Copy out all of the data below with no alterations.

(Stored dataset items)
============
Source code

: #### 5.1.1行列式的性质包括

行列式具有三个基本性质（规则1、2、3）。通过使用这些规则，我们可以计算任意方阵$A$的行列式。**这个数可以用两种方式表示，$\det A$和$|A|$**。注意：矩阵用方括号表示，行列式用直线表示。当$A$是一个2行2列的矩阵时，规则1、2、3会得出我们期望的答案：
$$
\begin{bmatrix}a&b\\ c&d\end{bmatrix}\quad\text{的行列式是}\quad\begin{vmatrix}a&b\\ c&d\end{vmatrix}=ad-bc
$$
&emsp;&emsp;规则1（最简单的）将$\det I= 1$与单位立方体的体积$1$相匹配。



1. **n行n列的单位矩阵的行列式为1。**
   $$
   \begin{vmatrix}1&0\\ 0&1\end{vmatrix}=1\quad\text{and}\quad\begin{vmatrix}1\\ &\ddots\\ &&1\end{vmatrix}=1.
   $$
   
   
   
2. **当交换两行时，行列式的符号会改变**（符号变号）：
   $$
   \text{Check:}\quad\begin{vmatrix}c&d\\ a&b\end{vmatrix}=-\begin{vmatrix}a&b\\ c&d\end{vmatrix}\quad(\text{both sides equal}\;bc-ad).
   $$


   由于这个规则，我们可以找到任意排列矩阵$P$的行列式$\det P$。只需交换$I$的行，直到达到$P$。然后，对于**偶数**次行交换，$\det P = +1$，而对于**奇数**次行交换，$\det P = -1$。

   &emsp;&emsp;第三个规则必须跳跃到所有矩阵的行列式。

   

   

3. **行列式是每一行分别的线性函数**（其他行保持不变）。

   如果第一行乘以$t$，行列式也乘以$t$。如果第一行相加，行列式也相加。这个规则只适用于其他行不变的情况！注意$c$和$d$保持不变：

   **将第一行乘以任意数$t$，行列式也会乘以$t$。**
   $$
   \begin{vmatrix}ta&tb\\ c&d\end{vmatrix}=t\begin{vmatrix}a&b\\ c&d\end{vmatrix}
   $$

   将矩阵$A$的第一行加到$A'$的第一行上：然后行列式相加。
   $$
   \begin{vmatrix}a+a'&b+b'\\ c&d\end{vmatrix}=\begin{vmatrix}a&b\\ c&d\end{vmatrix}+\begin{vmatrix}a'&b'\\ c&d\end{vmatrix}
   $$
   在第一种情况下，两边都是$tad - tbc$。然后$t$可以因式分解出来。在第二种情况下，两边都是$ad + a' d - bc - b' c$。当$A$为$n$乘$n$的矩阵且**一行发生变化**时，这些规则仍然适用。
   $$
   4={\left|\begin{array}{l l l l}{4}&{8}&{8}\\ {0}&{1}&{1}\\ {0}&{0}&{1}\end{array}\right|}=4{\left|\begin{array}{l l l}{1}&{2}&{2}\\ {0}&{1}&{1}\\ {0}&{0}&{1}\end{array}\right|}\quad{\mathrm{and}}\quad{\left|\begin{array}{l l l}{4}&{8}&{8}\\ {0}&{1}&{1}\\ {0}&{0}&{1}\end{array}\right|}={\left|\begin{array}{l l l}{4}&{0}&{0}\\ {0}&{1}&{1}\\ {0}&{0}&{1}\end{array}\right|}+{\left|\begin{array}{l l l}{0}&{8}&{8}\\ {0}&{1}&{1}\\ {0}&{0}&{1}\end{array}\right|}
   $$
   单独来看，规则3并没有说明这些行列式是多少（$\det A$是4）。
============
Output of the task:
Source code

: #### 5.1.1行列式的性质包括

行列式具有三个基本性质（规则1、2、3）。通过使用这些规则，我们可以计算任意方阵$A$的行列式。**这个数可以用两种方式表示，$\det A$和$|A|$**。注意：矩阵用方括号表示，行列式用直线表示。当$A$是一个2行2列的矩阵时，规则1、2、3会得出我们期望的答案：
$$
\begin{bmatrix}a&b\\ c&d\end{bmatrix}\quad\text{的行列式是}\quad\begin{vmatrix}a&b\\ c&d\end{vmatrix}=ad-bc
$$
&emsp;&emsp;规则1（最简单的）将$\det I= 1$与单位立方体的体积$1$相匹配。



1. **n行n列的单位矩阵的行列式为1。**
   $$
   \begin{vmatrix}1&0\\ 0&1\end{vmatrix}=1\quad\text{and}\quad\begin{vmatrix}1\\ &\ddots\\ &&1\end{vmatrix}=1.
   $$
   
   
   
2. **当交换两行时，行列式的符号会改变**（符号变号）：
   $$
   \text{Check:}\quad\begin{vmatrix}c&d\\ a&b\end{vmatrix}=-\begin{vmatrix}a&b\\ c&d\end{vmatrix}\quad(\text{both sides equal}\;bc-ad).
   $$


   由于这个规则，我们可以找到任意排列矩阵$P$的行列式$\det P$。只需交换$I$的行，直到达到$P$。然后，对于**偶数**次行交换，$\det P = +1$，而对于**奇数**次行交换，$\det P = -1$。

   &emsp;&emsp;第三个规则必须跳跃到所有矩阵的行列式。

   

   

3. **行列式是每一行分别的线性函数**（其他行保持不变）。

   如果第一行乘以$t$，行列式也乘以$t$。如果第一行相加，行列式也相加。这个规则只适用于其他行不变的情况！注意$c$和$d$保持不变：

   **将第一行乘以任意数$t$，行列式也会乘以$t$。**
   $$
   \begin{vmatrix}ta&tb\\ c&d\end{vmatrix}=t\begin{vmatrix}a&b\\ c&d\end{vmatrix}
   $$

   将矩阵$A$的第一行加到$A'$的第一行上：然后行列式相加。
   $$
   \begin{vmatrix}a+a'&b+b'\\ c&d\end{vmatrix}=\begin{vmatrix}a&b\\ c&d\end{vmatrix}+\begin{vmatrix}a'&b'\\ c&d\end{vmatrix}
   $$
   在第一种情况下，两边都是$tad - tbc$。然后$t$可以因式分解出来。在第二种情况下，两边都是$ad + a' d - bc - b' c$。当$A$为$n$乘$n$的矩阵且**一行发生变化**时，这些规则仍然适用。
   $$
   4={\left|\begin{array}{l l l l}{4}&{8}&{8}\\ {0}&{1}&{1}\\ {0}&{0}&{1}\end{array}\right|}=4{\left|\begin{array}{l l l}{1}&{2}&{2}\\ {0}&{1}&{1}\\ {0}&{0}&{1}\end{array}\right|}\quad{\mathrm{and}}\quad{\left|\begin{array}{l l l}{4}&{8}&{8}\\ {0}&{1}&{1}\\ {0}&{0}&{1}\end{array}\right|}={\left|\begin{array}{l l l}{4}&{0}&{0}\\ {0}&{1}&{1}\\ {0}&{0}&{1}\end{array}\right|}+{\left|\begin{array}{l l l}{0}&{8}&{8}\\ {0}&{1}&{1}\\ {0}&{0}&{1}\end{array}\right|}
   $$
   单独来看，规则3并没有说明这些行列式是多少（$\det A$是4）。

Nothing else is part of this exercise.